In regular practice I'd say 2/3 in my group would hit point right, even on my best, tightest groups they'd all be slightly point right. I only paper tuned once and I'm sure there's slight mechanic issues I can improve on


----------



## APD (Nov 16, 2008)

consistent grip and anchor point are two that commonly show themselves in the paper.


----------



## T-dubs-42 (Sep 8, 2015)

APD said:


> consistent grip and anchor point are two that commonly show themselves in the paper.


Ya I definitely struggled to get consistent my first month or so of shooting, always improving my mechanics


----------



## bowdude (Aug 11, 2019)

I am of the same school as middle fork, over spinning is something to be concerned with if you shoot a long bow or even a recurve, but shooting a compound with a fall away rest and a release aid is not a thing to be concerned about. I have been shooting and building my own arrows for decades and I have never found an issue with an over spined arrow.
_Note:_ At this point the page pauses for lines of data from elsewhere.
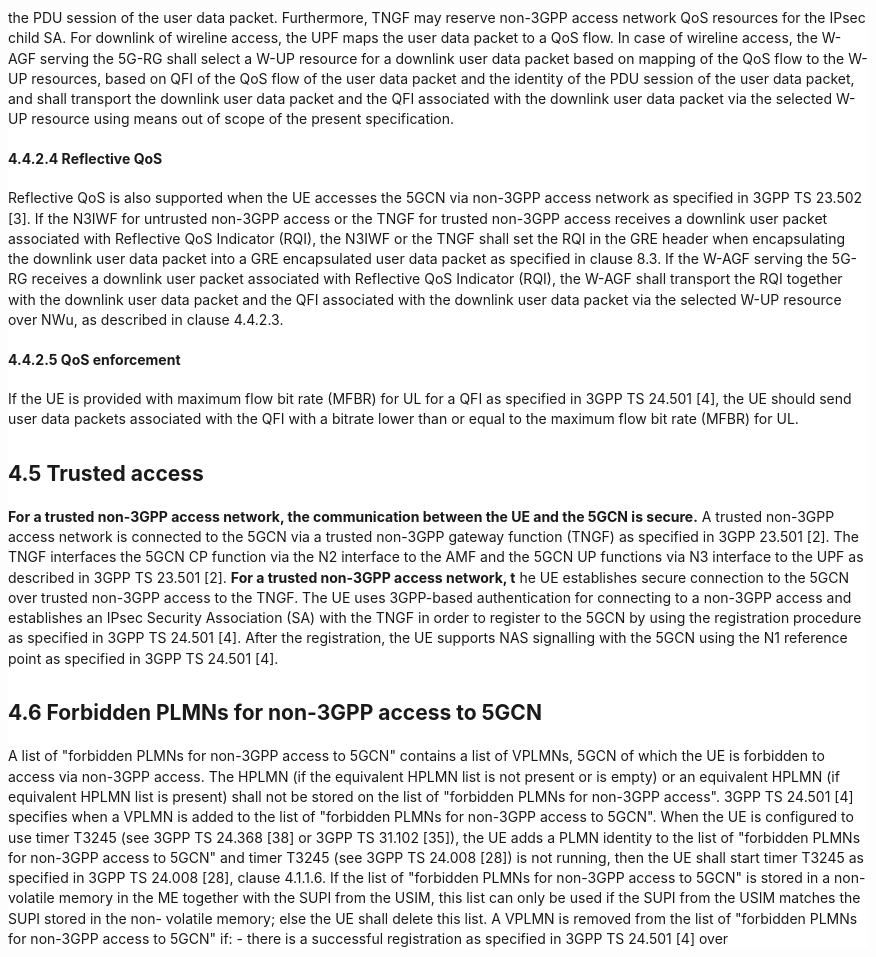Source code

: the PDU session of the user data packet. Furthermore, TNGF may reserve
non-3GPP access network QoS resources for the IPsec child SA.
For downlink of wireline access, the UPF maps the user data packet to a QoS
flow. In case of wireline access, the W-AGF serving the 5G-RG shall select a
W-UP resource for a downlink user data packet based on mapping of the QoS flow
to the W-UP resources, based on QFI of the QoS flow of the user data packet
and the identity of the PDU session of the user data packet, and shall
transport the downlink user data packet and the QFI associated with the
downlink user data packet via the selected W-UP resource using means out of
scope of the present specification.
#### 4.4.2.4 Reflective QoS
Reflective QoS is also supported when the UE accesses the 5GCN via non-3GPP
access network as specified in 3GPP TS 23.502 [3]. If the N3IWF for untrusted
non-3GPP access or the TNGF for trusted non-3GPP access receives a downlink
user packet associated with Reflective QoS Indicator (RQI), the N3IWF or the
TNGF shall set the RQI in the GRE header when encapsulating the downlink user
data packet into a GRE encapsulated user data packet as specified in clause
8.3. If the W-AGF serving the 5G-RG receives a downlink user packet associated
with Reflective QoS Indicator (RQI), the W-AGF shall transport the RQI
together with the downlink user data packet and the QFI associated with the
downlink user data packet via the selected W-UP resource over NWu, as
described in clause 4.4.2.3.
#### 4.4.2.5 QoS enforcement
If the UE is provided with maximum flow bit rate (MFBR) for UL for a QFI as
specified in 3GPP TS 24.501 [4], the UE should send user data packets
associated with the QFI with a bitrate lower than or equal to the maximum flow
bit rate (MFBR) for UL.
## 4.5 Trusted access
**For a trusted non-3GPP access network, the communication between the UE and
the 5GCN is secure.** A trusted non-3GPP access network is connected to the
5GCN via a trusted non-3GPP gateway function (TNGF) as specified in 3GPP
23.501 [2]. The TNGF interfaces the 5GCN CP function via the N2 interface to
the AMF and the 5GCN UP functions via N3 interface to the UPF as described in
3GPP TS 23.501 [2].
**For a trusted non-3GPP access network, t** he UE establishes secure
connection to the 5GCN over trusted non-3GPP access to the TNGF. The UE uses
3GPP-based authentication for connecting to a non-3GPP access and establishes
an IPsec Security Association (SA) with the TNGF in order to register to the
5GCN by using the registration procedure as specified in 3GPP TS 24.501 [4].
After the registration, the UE supports NAS signalling with the 5GCN using the
N1 reference point as specified in 3GPP TS 24.501 [4].
## 4.6 Forbidden PLMNs for non-3GPP access to 5GCN
A list of \"forbidden PLMNs for non-3GPP access to 5GCN\" contains a list of
VPLMNs, 5GCN of which the UE is forbidden to access via non-3GPP access.
The HPLMN (if the equivalent HPLMN list is not present or is empty) or an
equivalent HPLMN (if equivalent HPLMN list is present) shall not be stored on
the list of \"forbidden PLMNs for non-3GPP access\".
3GPP TS 24.501 [4] specifies when a VPLMN is added to the list of \"forbidden
PLMNs for non-3GPP access to 5GCN\".
When the UE is configured to use timer T3245 (see 3GPP TS 24.368 [38] or 3GPP
TS 31.102 [35]), the UE adds a PLMN identity to the list of \"forbidden PLMNs
for non-3GPP access to 5GCN\" and timer T3245 (see 3GPP TS 24.008 [28]) is not
running, then the UE shall start timer T3245 as specified in 3GPP TS 24.008
[28], clause 4.1.1.6.
If the list of \"forbidden PLMNs for non-3GPP access to 5GCN\" is stored in a
non-volatile memory in the ME together with the SUPI from the USIM, this list
can only be used if the SUPI from the USIM matches the SUPI stored in the non-
volatile memory; else the UE shall delete this list.
A VPLMN is removed from the list of \"forbidden PLMNs for non-3GPP access to
5GCN\" if:
\- there is a successful registration as specified in 3GPP TS 24.501 [4] over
For what it is worth, I build my arrows for the game I am hunting. i.e. antelope, I want something fast made for long distance. For mule deer and elk, I like something a little heavier. I am interested in accuracy. I shoot a fixed blade cut on contact blade (Muzzy Buzz cuts) so penetration has never an issue. I am shooting 65 lbs out of my hunting rig at a 30 inch draw. My arrow weight is 368 grains and my hunting blade is a muzzy 100 grain buzz cut. The arrow completely passes thru everything. My F.O.C. is 12%. Get yourself a computer program that will allow you to build arrows on line so you can play with different combinations. After you settle on the combination, then purchase the components, build the arrow and go shoot it to see if it will do what you are expecting. It is not that difficult and certainly a lot more satisfying.


----------



## AF CYN (Mar 19, 2009)

I think it is wise to consider the various tuning elements and form elements that may be affecting your accuracy. I agree that you should punch in some numbers and see what type of arrow you should shoot, so you maximize the tunability of your setup. Good luck!


----------



## KineKilla (Jan 28, 2011)

Did you nock tune or spine index those arrows? If not, that may be causing inconsistent tears from one arrow to the next. The other factor that is much harder to fix is form.

I have a friend (new to archery) that is using that same bow to learn with. His specs are different from yours in that he's a 30" draw at 66lbs. He gets constant nock right tears. When I shoot that bow at his settings, the tears are almost perfect...form.

As far as speed, weight, etc. you should really focus on the kinetic energy and momentum your arrows have. Speed contributes to that of course but it's only one factor in the equation.

Typically a heavier arrow will yield a higher KE even at slower speeds. If you're worried about penetration that's what I'd look for.

Here are some arrow setups I have or have built and their specs. All will effectively kill game with good shot placement. The Vap and FMJ setups are cut to 28" and the Axis are my aforementioned friends cut at 30".


----------



## RandomElk16 (Sep 17, 2013)

T-dubs-42 said:


> I run a 2018 bear cruzer.


That's the problem. You need a flagship bow to shoot good.

KIDDING. The spine seems stiff (I shoot 340 on a much faster bow with 28.5 inch draw), and you may be able to go with lighter broadheads. I love DIY but a proshop might have you setup and running in 30 minutes.


----------



## T-dubs-42 (Sep 8, 2015)

KineKilla said:


> Did you nock tune or spine index those arrows? If not, that may be causing inconsistent tears from one arrow to the next. The other factor that is much harder to fix is form.
> 
> I have a friend (new to archery) that is using that same bow to learn with. His specs are different from yours in that he's a 30" draw at 66lbs. He gets constant nock right tears. When I shoot that bow at his settings, the tears are almost perfect...form.
> 
> ...


I noticed that most of those setups hover between 7 and 9 grains per pound, is that your recommended starting point?


----------



## T-dubs-42 (Sep 8, 2015)

The more reading I do and with everyone's help here two things are clear. A trip to the bow shop is in order to check where my form's at and until that's solid it won't matter too much what arrows I'm shooting. I'm confident I can get the job done with my current setup, but part of the fun of this sport is always improving. I really appreciate everyone's input


----------



## KineKilla (Jan 28, 2011)

You're right, I like the heavier arrows for myself. I like to be in the 475-525grain total weight area. Just personal preference.

I'm switching from those VAP arrows listed to the heavier fmj setup this season. I also shoot a Vertix. 

I like heavier arrows because the slower speed spreads my pins out a little more, quiet the bow down quite a bit and reduce felt vibration.

According to the Easton chart you should probably be in the 400 spine range. Maybe 340 if you use their 75gr inserts and 125 tip.


----------



## KineKilla (Jan 28, 2011)

FWIW I shoot better at 50+ than I do at 40. 40 yards is my most difficult distance.

I like the heavier arrows because they have more KE generally, spread my pins out more and quiet the bow down.


----------